Königswinterer Bürgermeister wünscht schnelle Klärung
Auch der Königswinterer Bürgermeister Peter Wirtz geriet durch den Mord an Anna und die Aktenmanipulation seiner Mitarbeiterin stark unter Druck. Im Gespräch mit dem General-Anzeiger wollte er gestern die Anklage gegen die 45-jährige Bedienstete der Stadt nicht kommentieren, zumal die Anklage erst am Donnerstag bei der Stadt eingegangen sei.

"Wir werden die Anklageschrift jetzt genau prüfen, auch im Hinblick darauf, ob jetzt schon Konsequenzen gezogen werden müssen", sagte er. Auch müsse jetzt erst mal der Rat informiert werden. Und er betonte: "Bis zum Urteil gilt auf jeden Fall die Unschuldsvermutung." Nun müsse das Gericht klären, ob die Vorwürfe gegen die 45-Jährige tatsächlich berechtigt seien. Was ihn sehr nachdenklich stimmt, wie er sagte: "Dass zwei Gutachter in dem Fall zu zwei so diametral entegegengesetzten Wertungen kommen."
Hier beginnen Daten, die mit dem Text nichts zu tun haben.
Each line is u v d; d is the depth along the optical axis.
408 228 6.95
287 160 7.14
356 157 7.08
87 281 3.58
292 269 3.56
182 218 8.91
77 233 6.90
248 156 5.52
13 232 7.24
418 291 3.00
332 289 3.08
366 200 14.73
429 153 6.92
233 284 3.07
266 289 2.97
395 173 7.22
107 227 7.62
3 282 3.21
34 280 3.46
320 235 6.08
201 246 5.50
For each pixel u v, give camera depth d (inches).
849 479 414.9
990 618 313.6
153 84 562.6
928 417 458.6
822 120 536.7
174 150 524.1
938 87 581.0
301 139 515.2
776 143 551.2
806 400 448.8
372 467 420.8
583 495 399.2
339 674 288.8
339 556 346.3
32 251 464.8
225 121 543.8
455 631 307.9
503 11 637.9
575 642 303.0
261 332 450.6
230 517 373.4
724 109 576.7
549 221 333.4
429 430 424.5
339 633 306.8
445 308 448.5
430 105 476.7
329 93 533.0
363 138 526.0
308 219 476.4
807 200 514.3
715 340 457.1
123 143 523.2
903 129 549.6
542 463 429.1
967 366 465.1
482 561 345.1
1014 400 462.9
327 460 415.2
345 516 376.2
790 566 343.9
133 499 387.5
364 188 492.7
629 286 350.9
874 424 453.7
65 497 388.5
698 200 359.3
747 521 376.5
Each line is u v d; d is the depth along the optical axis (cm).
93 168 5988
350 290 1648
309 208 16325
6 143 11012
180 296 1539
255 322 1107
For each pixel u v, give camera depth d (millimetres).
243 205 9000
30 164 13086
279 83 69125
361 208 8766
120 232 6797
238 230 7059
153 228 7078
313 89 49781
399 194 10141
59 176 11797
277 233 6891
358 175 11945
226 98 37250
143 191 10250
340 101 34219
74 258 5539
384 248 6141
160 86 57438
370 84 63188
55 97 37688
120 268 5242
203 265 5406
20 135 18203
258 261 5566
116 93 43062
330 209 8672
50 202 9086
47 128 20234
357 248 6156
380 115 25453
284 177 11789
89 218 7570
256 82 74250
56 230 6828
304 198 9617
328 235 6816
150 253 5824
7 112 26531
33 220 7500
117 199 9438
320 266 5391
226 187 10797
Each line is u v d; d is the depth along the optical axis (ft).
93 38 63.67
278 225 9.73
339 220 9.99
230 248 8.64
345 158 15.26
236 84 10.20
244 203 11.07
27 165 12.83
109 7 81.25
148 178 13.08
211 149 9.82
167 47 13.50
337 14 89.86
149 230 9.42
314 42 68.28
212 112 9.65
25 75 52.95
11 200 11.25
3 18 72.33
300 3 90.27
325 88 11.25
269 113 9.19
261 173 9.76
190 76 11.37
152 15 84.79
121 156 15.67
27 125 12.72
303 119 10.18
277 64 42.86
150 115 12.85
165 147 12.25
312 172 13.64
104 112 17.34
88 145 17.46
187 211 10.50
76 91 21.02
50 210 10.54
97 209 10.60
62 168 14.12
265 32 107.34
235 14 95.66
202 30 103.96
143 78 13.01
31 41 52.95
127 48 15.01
Während der von der Stadt Königswinter eingeschaltete Gutachter noch nicht einmal ein Dienstvergehen erkenne, gehe der von der Staatsanwaltschaft beauftragte Sachverständige sogar von strafbarem Verhalten aus. Vor allem aber eines sei ihm wichtig, so Wirtz: "Ich wünsche mir, dass dieses Verfahren endlich abgeschlossen wird." Denn seit dem 20. Juli 2010 würden die Mitarbeiter des Königswinterer Jugendamtes dadurch sehr belastet.